Ведомство страха, стр. 23

– Вы не думайте, что мне плохо. Напротив, я лежу здесь с удовольствием. Сами знаете, каком это прекрасный отдых. Только иногда я волей-неволей задумываюсь, кто же я такой.

– Но мы это знаем, мастер Дигби. Ваше удостоверение личности…

– Да, вы говорили, что меня зовут Ричард Дигби, но кто он, этот Ричард Дигби? Как я, по-вашему, жил? Смогу ли я когда-нибудь с вами расплатиться, вот за это?

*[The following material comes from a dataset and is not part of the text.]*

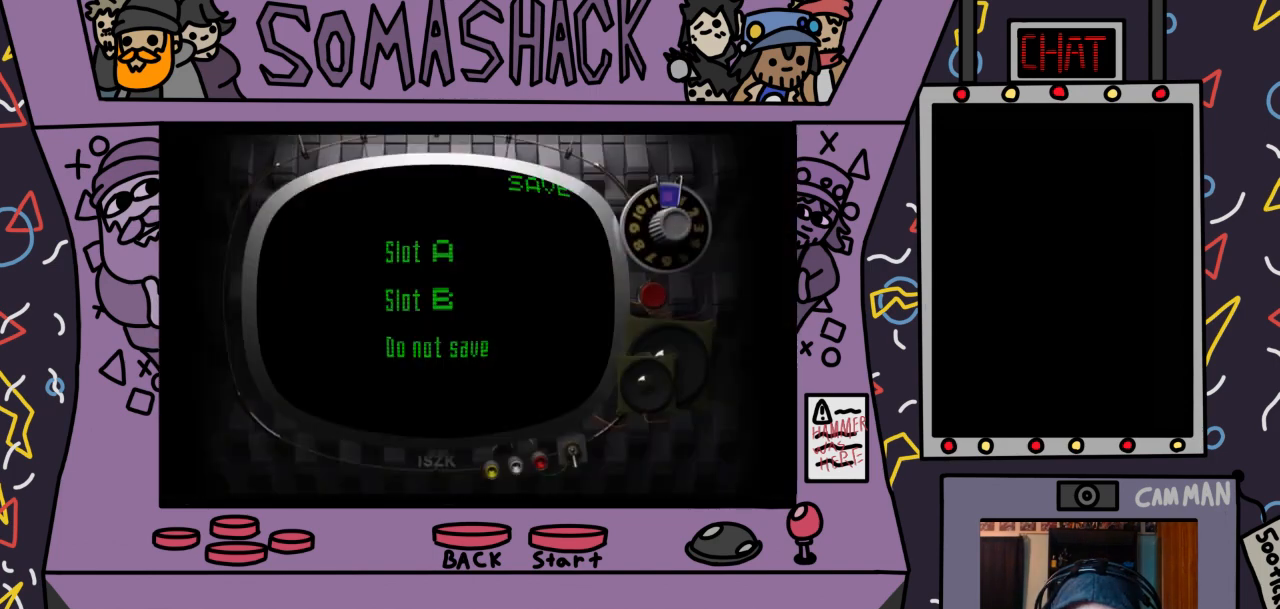
{"buttons": [], "left_stick": "center", "right_stick": "center", "events": []}
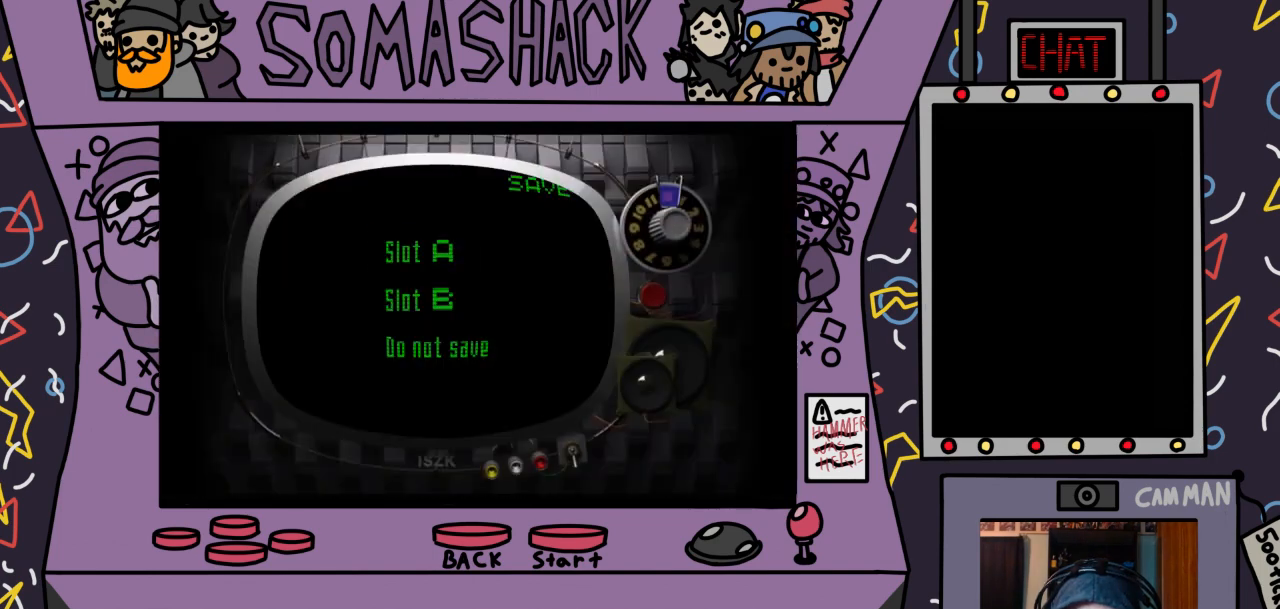
{"buttons": ["CROSS"], "left_stick": "center", "right_stick": "center", "events": [[467, "CROSS", "down"]]}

– Ну, об этом вам нечего беспокоиться. Доктор считает, что он полностью вознагражден, заполучив такого интересного больного. Вы ведь – поразительно интересный случай, неоценимым объект для его научной работы.

– Он создает роскошные условия для своих подопытных животных.

– Замечательный человек! И ведь он сам создал это учреждение. Очень крупный специалист. Во всей стране нет лучше клиники для контуженых. Что бы люди об этом ни говорили, – добавил он загадочно.

– У вас, верно, есть более тяжелые больные, чем я, буйные больные?

– Да, такие случаи у нас бывают. Вот почему доктор оборудовал для них особое крыло здания, держит особый штат. Не хочет, чтобы обслуживающий персонал в этой части клиники был психически неуравновешенным… Вы же понимаете, как важно, чтобы наши нервы были в порядке.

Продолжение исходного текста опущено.